Throughout its history the German nation has never distinguished itself by an overdose of political instinct. Its lack of knowledge of the world and of cosmopolitan ways has adversely affected the life of the nation. It is high time that the “people of poets and thinkers” at last develop into a nation with an international horizon.

Now and henceforth, the prerequisite for international status is a democratic state. Democracy means rule of the people. Rule of the people cannot be attained directly. The people can govern effectively only through forms and institutions which they themselves shape. In Germany, parliamentary democracy was “organized” after the First World War. No national tradition stood behind it; it was not the product of inner growth, of maturity on the part of the people. Consequently, it gave rise to excrescences which did its prestige no good. Focusing attention on these excrescences, Hitler was able to win the people to himself. Other nations, by national education, consciousness of tradition, stability, and political maturity have produced extremely workable political institutions. Such democratic institutions must necessarily be different in every nation, must correspond to the peculiarities of the race, the nature of the land, the character of the people, and their historical origins. But we must recognize that democracy in itself, with all the variety of its forms, has in fact become the dominant political mode of our time. In the present stage of technical, economic, and social progress it has proved to be the historical solution to the problem of human organization, the only possible principle of social order.

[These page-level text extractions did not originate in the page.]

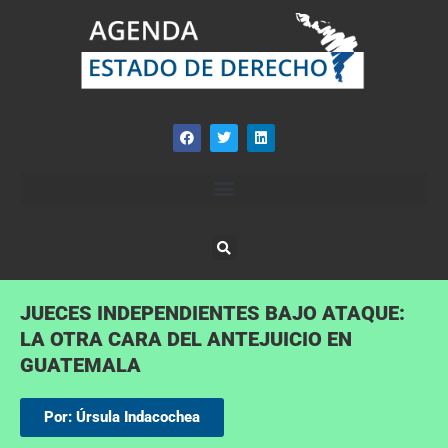
JUECES INDEPENDIENTES BAJO ATAQUE:
LA OTRA CARA DEL ANTEJUICIO EN
GUATEMALA
Por: Úrsula Indacochea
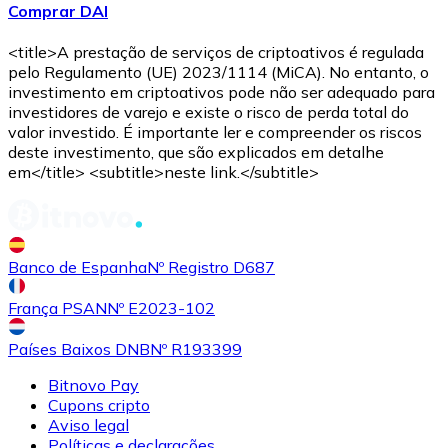
Comprar DAI
Comprar
Avalanche
com transferência bancárias
AVAX
<title>A prestação de serviços de criptoativos é regulada
pelo Regulamento (UE) 2023/1114 (MiCA). No entanto, o
investimento em criptoativos pode não ser adequado para
investidores de varejo e existe o risco de perda total do
valor investido. É importante ler e compreender os riscos
deste investimento, que são explicados em detalhe
em</title> <subtitle>neste link.</subtitle>
Comprar
Shiba Inu
com transferência bancárias
Banco de Espanha
Nº Registro D687
SHIB
França PSAN
Nº E2023-102
Países Baixos DNB
Nº R193399
Bitnovo Pay
Cupons cripto
Aviso legal
Políticas e declarações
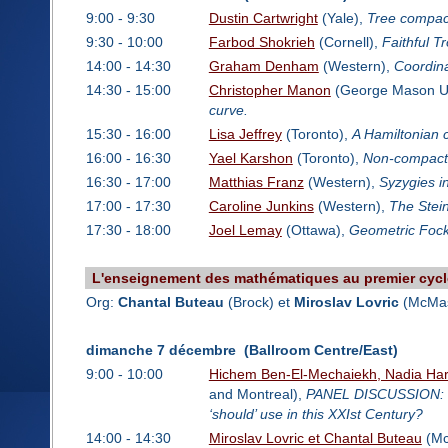
9:00 - 9:30
Dustin Cartwright
(Yale),
Tree compact
9:30 - 10:00
Farbod Shokrieh
(Cornell),
Faithful Tr
14:00 - 14:30
Graham Denham
(Western),
Coordina
14:30 - 15:00
Christopher Manon
(George Mason Un
curve.
15:30 - 16:00
Lisa Jeffrey
(Toronto),
A Hamiltonian c
16:00 - 16:30
Yael Karshon
(Toronto),
Non-compact 
16:30 - 17:00
Matthias Franz
(Western),
Syzygies i
17:00 - 17:30
Caroline Junkins
(Western),
The Stein
17:30 - 18:00
Joel Lemay
(Ottawa),
Geometric Fock 
L'enseignement des mathématiques au premier cycle 
Org:
Chantal Buteau
(Brock) et
Miroslav Lovric
(McMas
dimanche 7 décembre (Ballroom Centre/East)
9:00 - 10:00
Hichem Ben-El-Mechaiekh, Nadia Hard
and Montreal),
PANEL DISCUSSION: Wh
‘should’ use in this XXIst Century?
14:00 - 14:30
Miroslav Lovric et Chantal Buteau
(Mc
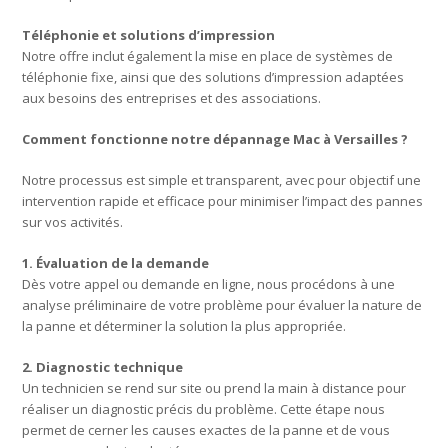
Téléphonie et solutions d’impression
Notre offre inclut également la mise en place de systèmes de
téléphonie fixe, ainsi que des solutions d’impression adaptées
aux besoins des entreprises et des associations.
Comment fonctionne notre dépannage Mac à Versailles ?
Notre processus est simple et transparent, avec pour objectif une
intervention rapide et efficace pour minimiser l’impact des pannes
sur vos activités.
1. Évaluation de la demande
Dès votre appel ou demande en ligne, nous procédons à une
analyse préliminaire de votre problème pour évaluer la nature de
la panne et déterminer la solution la plus appropriée.
2. Diagnostic technique
Un technicien se rend sur site ou prend la main à distance pour
réaliser un diagnostic précis du problème. Cette étape nous
permet de cerner les causes exactes de la panne et de vous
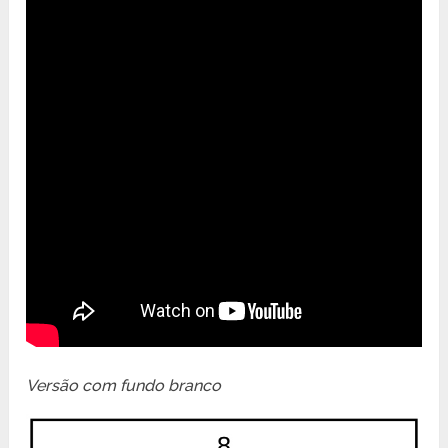
Versão com fundo branco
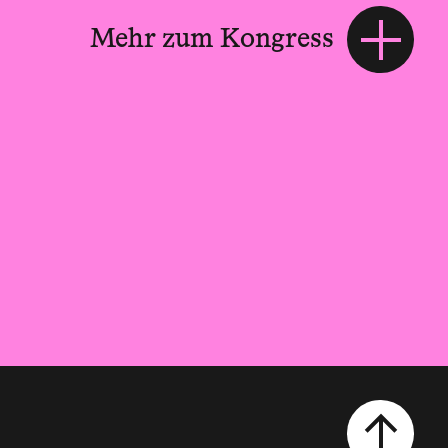
Mehr zum Kongress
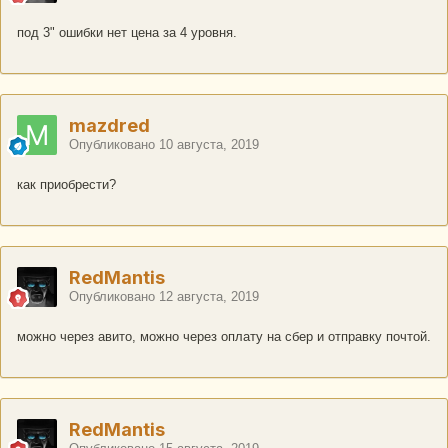
под 3" ошибки нет цена за 4 уровня.
mazdred
Опубликовано
10 августа, 2019
как приобрести?
RedMantis
Опубликовано
12 августа, 2019
можно через авито, можно через оплату на сбер и отправку почтой.
RedMantis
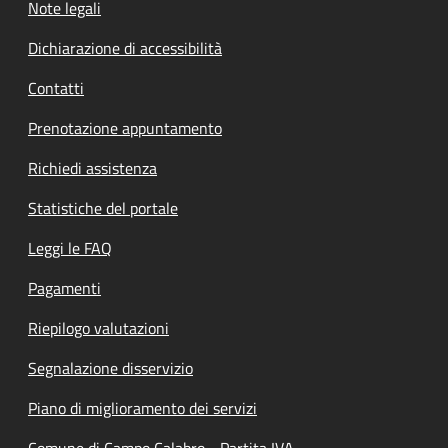
Note legali
Dichiarazione di accessibilità
Contatti
Prenotazione appuntamento
Richiedi assistenza
Statistiche del portale
Leggi le FAQ
Pagamenti
Riepilogo valutazioni
Segnalazione disservizio
Piano di miglioramento dei servizi
Comune di Campo Calabro - Partita IVA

The question of the workability of democracy already belongs to the past. The problem of the future is merely one of developing and perfecting democracy. It is up to us to realize that only those nations will participate in culture and progress which organically develop the democratic forms of life, which shape them meaningfully and keep them pure from harmful elements.

We were obviously destined by fate to run a misguided historical course to the very end, to drink the cup of misfortune to the dregs, so that we would at last come to see that our dire way must be abandoned forever.